Moving Beyond P-values

By Jayson M. Nissen

P values are not go/no-go tests. On their own, they cannot determine if a relationship is important. As the American Statistical Associations Statement on P values [1] states, “Scientific conclusions and business or policy decisions should not be based only on whether a p-value passes a specific threshold.” Gigerenzer [2] in his article “Mindless Statistics” argues that using null hypothesis significance testing to generate and interpret p values is a statistical ritual that eliminates statistical thinking. In the realm of equity work, p values are particularly problematic because they depend on sample size and lead to selective reporting and selective attention that can ignore injustices borne by the most underrepresented and marginalized groups of students. Issues with p values are addressed in depth by a recent collection from The American Statistician titled “Moving to a world beyond ‘p<0.05’ ” [4] and Regina Nuzzo’s “Scientific Method: Statistical Errors” [5] provides a concise introduction to issues with how p values are used in the sciences. Based on these critiques of p values and motivated by the CritQuant [6] framework for our research, we have moved away from using p values in our research. Instead of using p values, we used the overlap in the standard errors of the point estimates to inform our confidence in the results by indicating how compatible the model was with the data. Figure 1 provides an example data set illustrating two courses. In course 1, the model indicates there may be very large differences between the groups. However, we cannot be very confident about the size of that difference. In course 2, the model indicates small differences between the groups and that we can be very confident both that the two groups are different and that the difference is small. The difference in the size of the error bars often results from a difference in sample size. P values combine the size and uncertainty in the differences into one measure and therefore obscures the distinction between the two. By evaluating both the size of the difference and our uncertainty in that difference, we avoided the common incorrect practice of treating p values as binary indicators of significance.

This image has an empty alt attribute; its file name is interpreting_values.png
FIG. 1: An example data set comparing two groups in two different courses measured with the same instrument. Course 1 illustrates a much larger difference that but we cannot be as confident about the magnitude of this difference because of the larger overlapping error bars, which represent 1 standard error. Course 2 illustrates a much smaller difference that we can be very confident is different and is small. Differences in uncertainties often result from differences in sample sizes.
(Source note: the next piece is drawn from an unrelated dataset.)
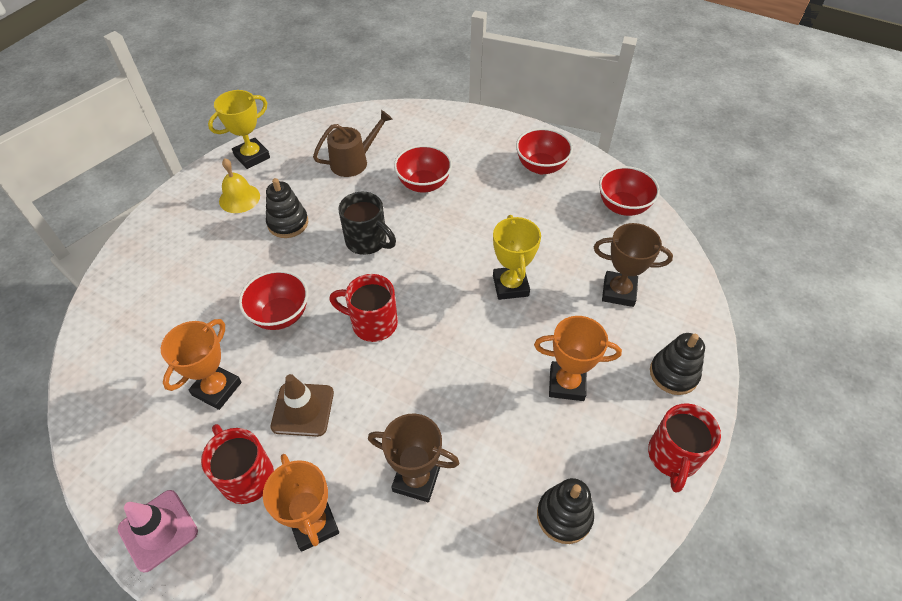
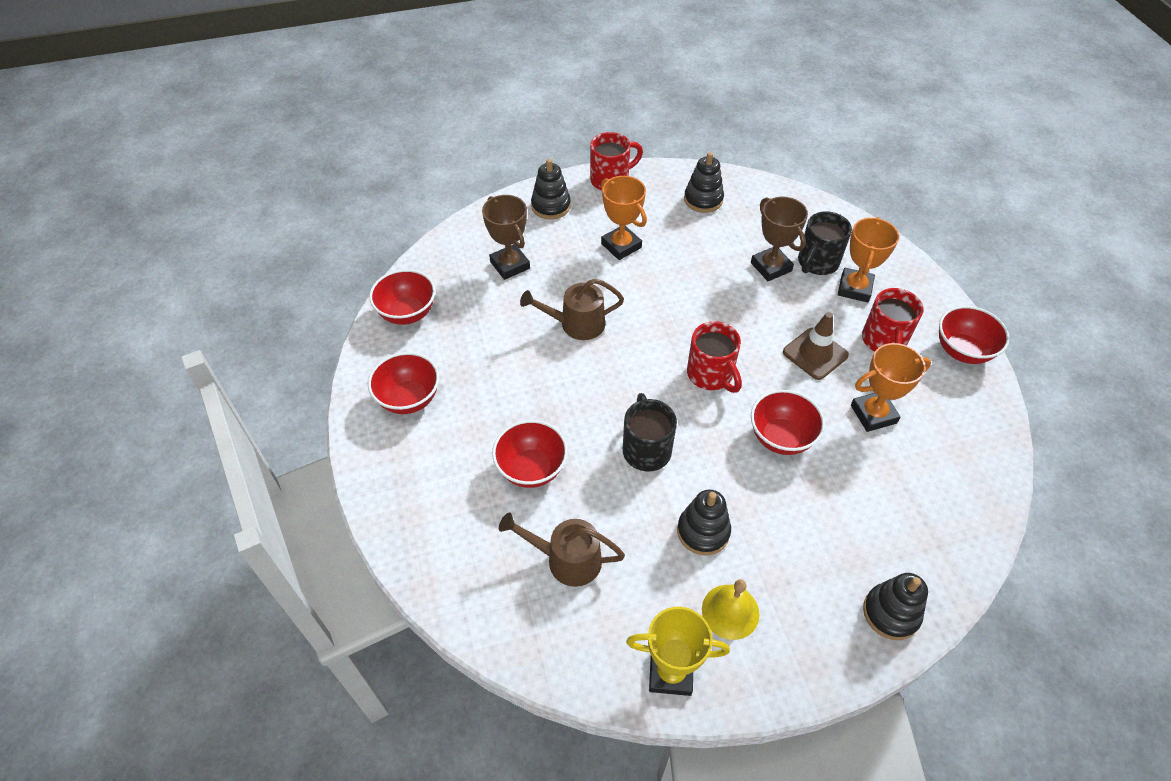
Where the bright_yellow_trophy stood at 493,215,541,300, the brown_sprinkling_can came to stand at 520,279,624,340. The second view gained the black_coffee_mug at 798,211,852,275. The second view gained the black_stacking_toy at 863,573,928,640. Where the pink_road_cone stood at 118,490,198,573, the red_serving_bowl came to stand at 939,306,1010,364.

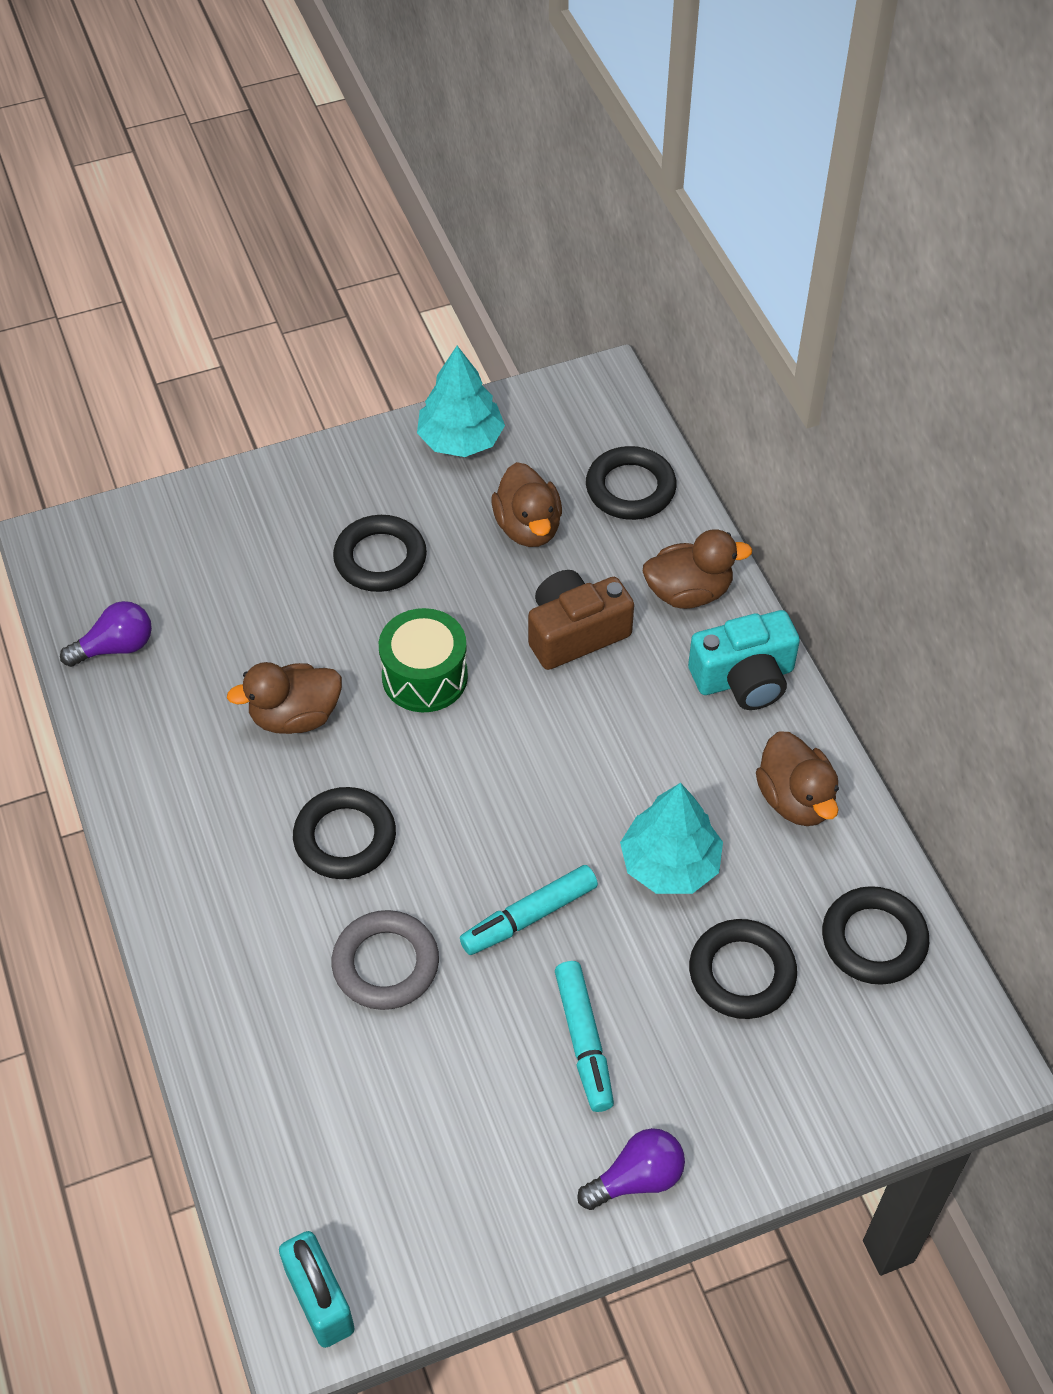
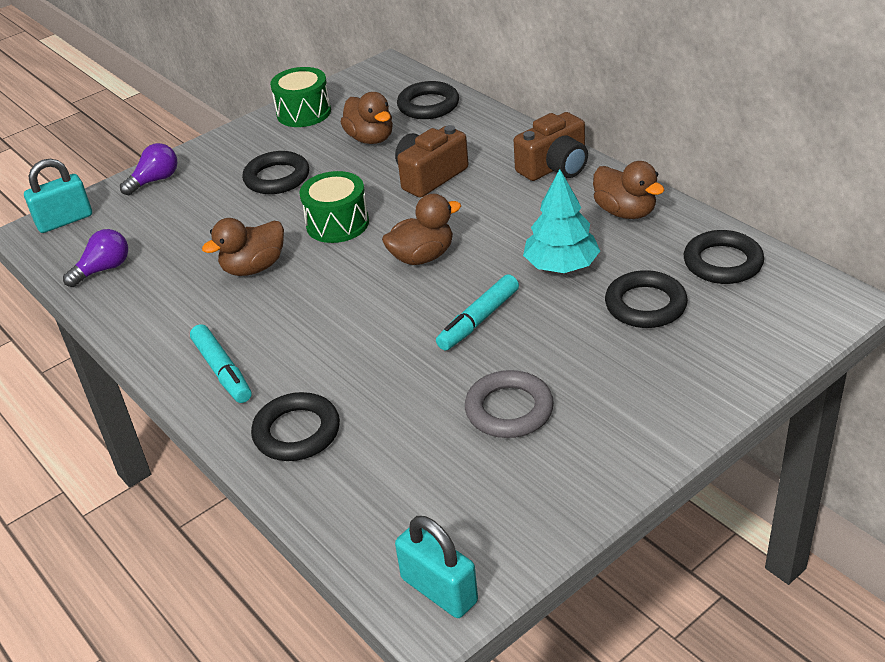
The second view gained the turquoise_small_lock at 24,159,92,233. The purple_lightbulb ended up elsewhere, having gone from 577,1128,685,1210 to 120,143,177,195. The turquoise_felt_pen ended up elsewhere, having gone from 555,961,614,1112 to 190,324,252,403. The black_ring ended up elsewhere, having gone from 293,787,396,879 to 251,392,340,461. Where the turquoise_fir_tree stood at 417,346,505,457, the green_snare_drum came to stand at 270,67,331,127. The brown_duck ended up elsewhere, having gone from 643,529,752,609 to 382,194,461,265. The gray_ring ended up elsewhere, having gone from 332,910,439,1010 to 465,370,554,438. What was the turquoise_camera at 688,610,800,710 turned into the brown_camera at 514,112,588,181.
  1. Ronald L. Wasserstein & Nicole A. Lazar (2016) The ASA Statement on p-Values: Context, Process, and Purpose, The American Statistician, 70:2, 129-133, DOI: 10.1080/00031305.2016.1154108
  2. Gigerenzer, G. (2004). Mindless statistics. The Journal of Socio-Economics33(5), 587-606.
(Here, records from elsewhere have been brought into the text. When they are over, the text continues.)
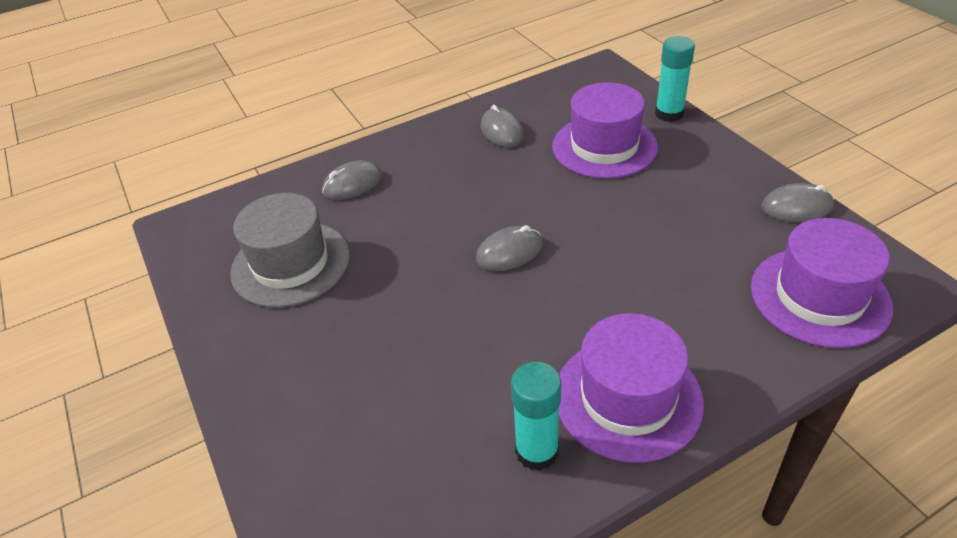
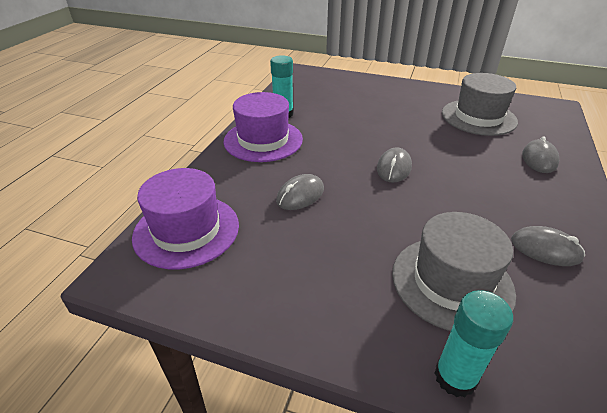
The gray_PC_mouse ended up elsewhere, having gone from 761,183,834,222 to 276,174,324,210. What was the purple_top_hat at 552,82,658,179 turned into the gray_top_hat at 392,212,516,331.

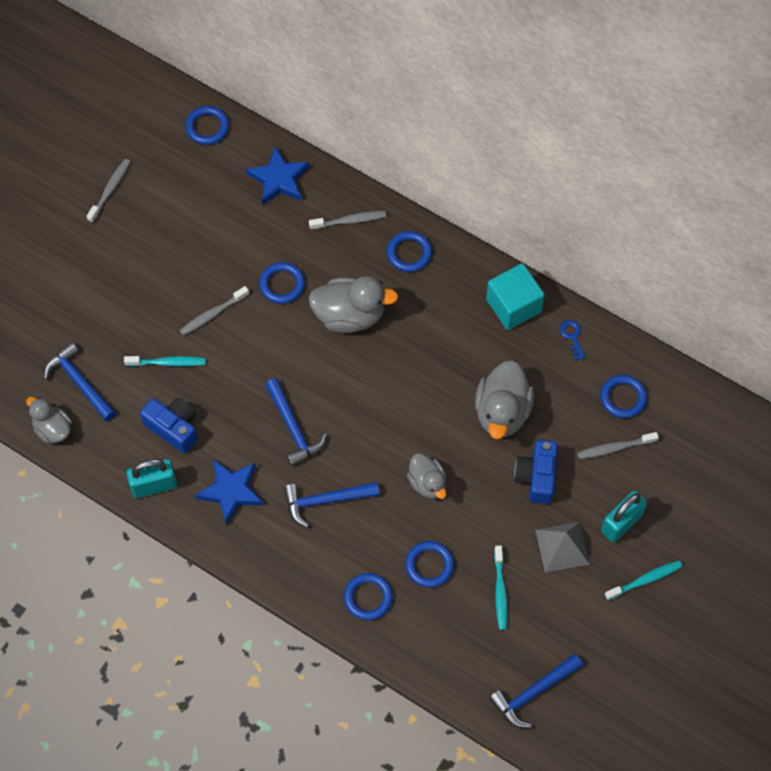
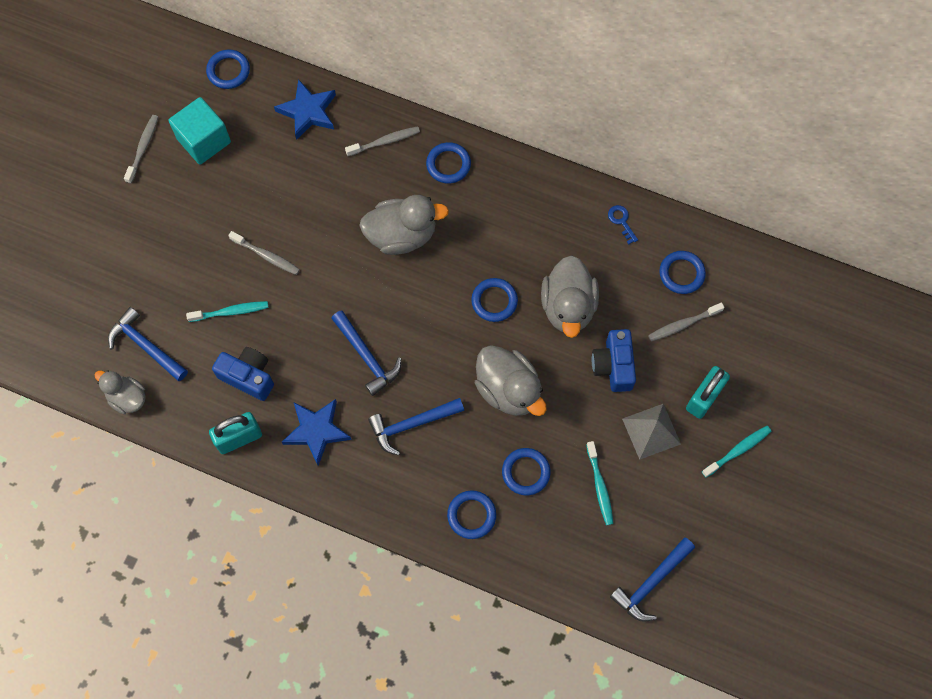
The turquoise_block ended up elsewhere, having gone from 486,263,545,330 to 168,97,231,165. The gray_dental_brush at 179,286,249,336 ended up facing another way, 105 degrees counterclockwise from before. The cobalt_ring ended up elsewhere, having gone from 259,262,305,304 to 471,278,518,322. The size of the gray_duck at 407,453,447,499 changed by a factor of 1.62.

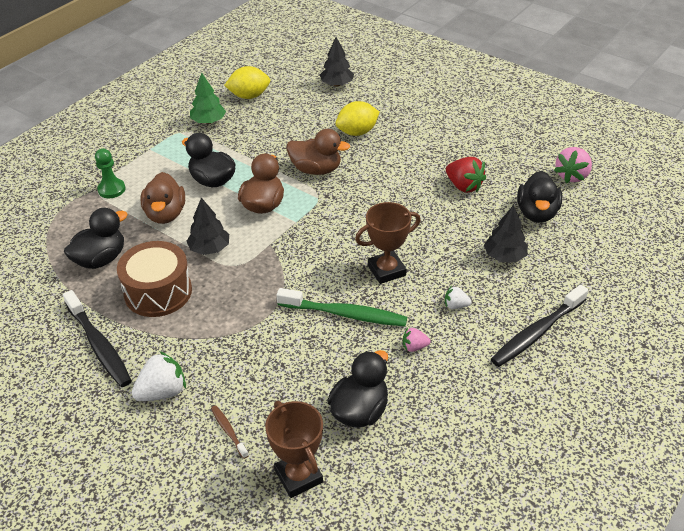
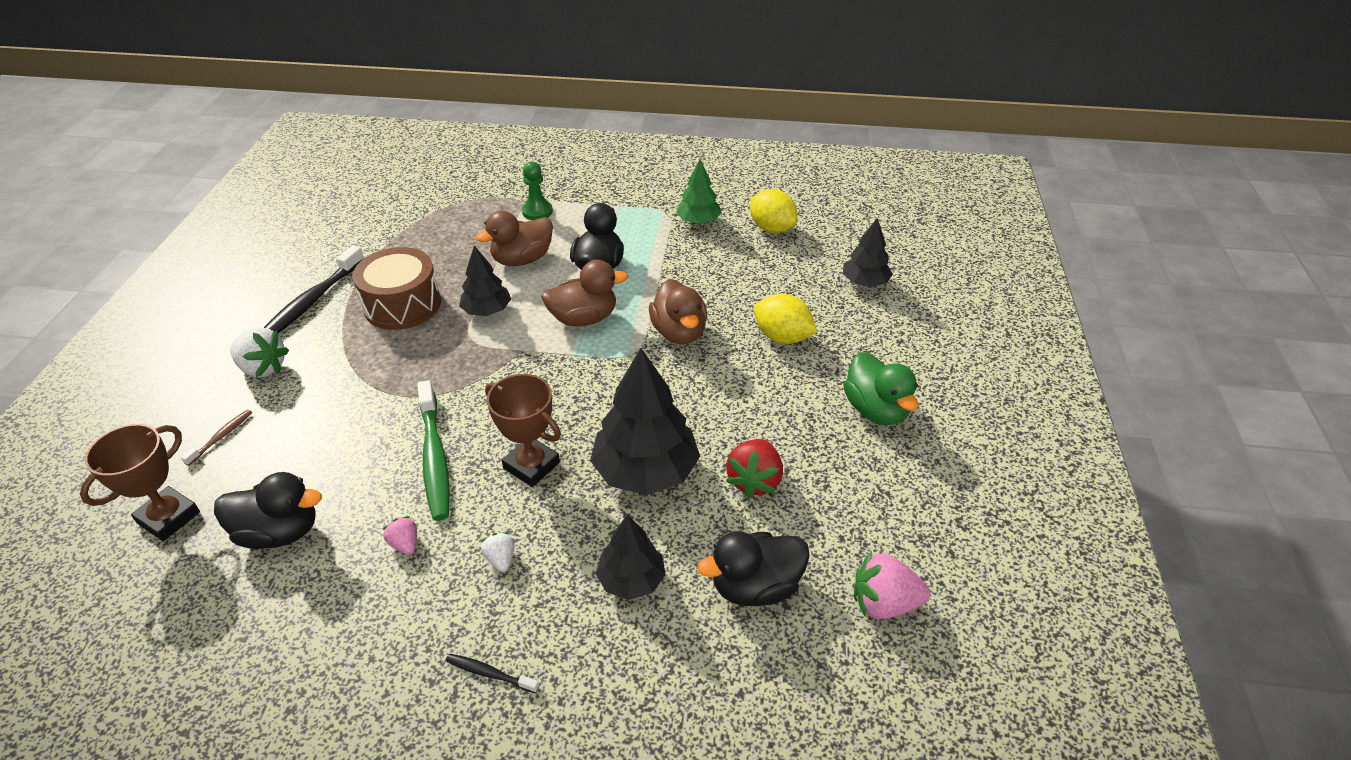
The size of the black_dental_brush at 491,285,588,367 changed by a factor of 0.48. The second view gained the black_fir_tree at 590,348,700,495. The second view gained the green_duck at 843,352,918,425. The second view lost the black_duck at 64,208,128,269.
  3. Valentin Amrhein, David Trafimow & Sander Greenland (2019) Inferential Statistics as Descriptive Statistics: There Is No Replication Crisis if We Don’t Expect Replication, The American Statistician, 73:sup1, 262-270, DOI: 10.1080/00031305.2018.1543137
  4. Ronald L. Wasserstein, Allen L. Schirm & Nicole A. Lazar (2019) Moving to a World Beyond “p < 0.05”, The American Statistician, 73:sup1, 1-19, DOI: 10.1080/00031305.2019.1583913
  5. Nuzzo, R. (2014). Scientific method: statistical errors. Nature News506(7487), 150.
  6. Stage, F. K. (2007). Answering critical questions using quantitative data. New directions for institutional research2007(133), 5-16.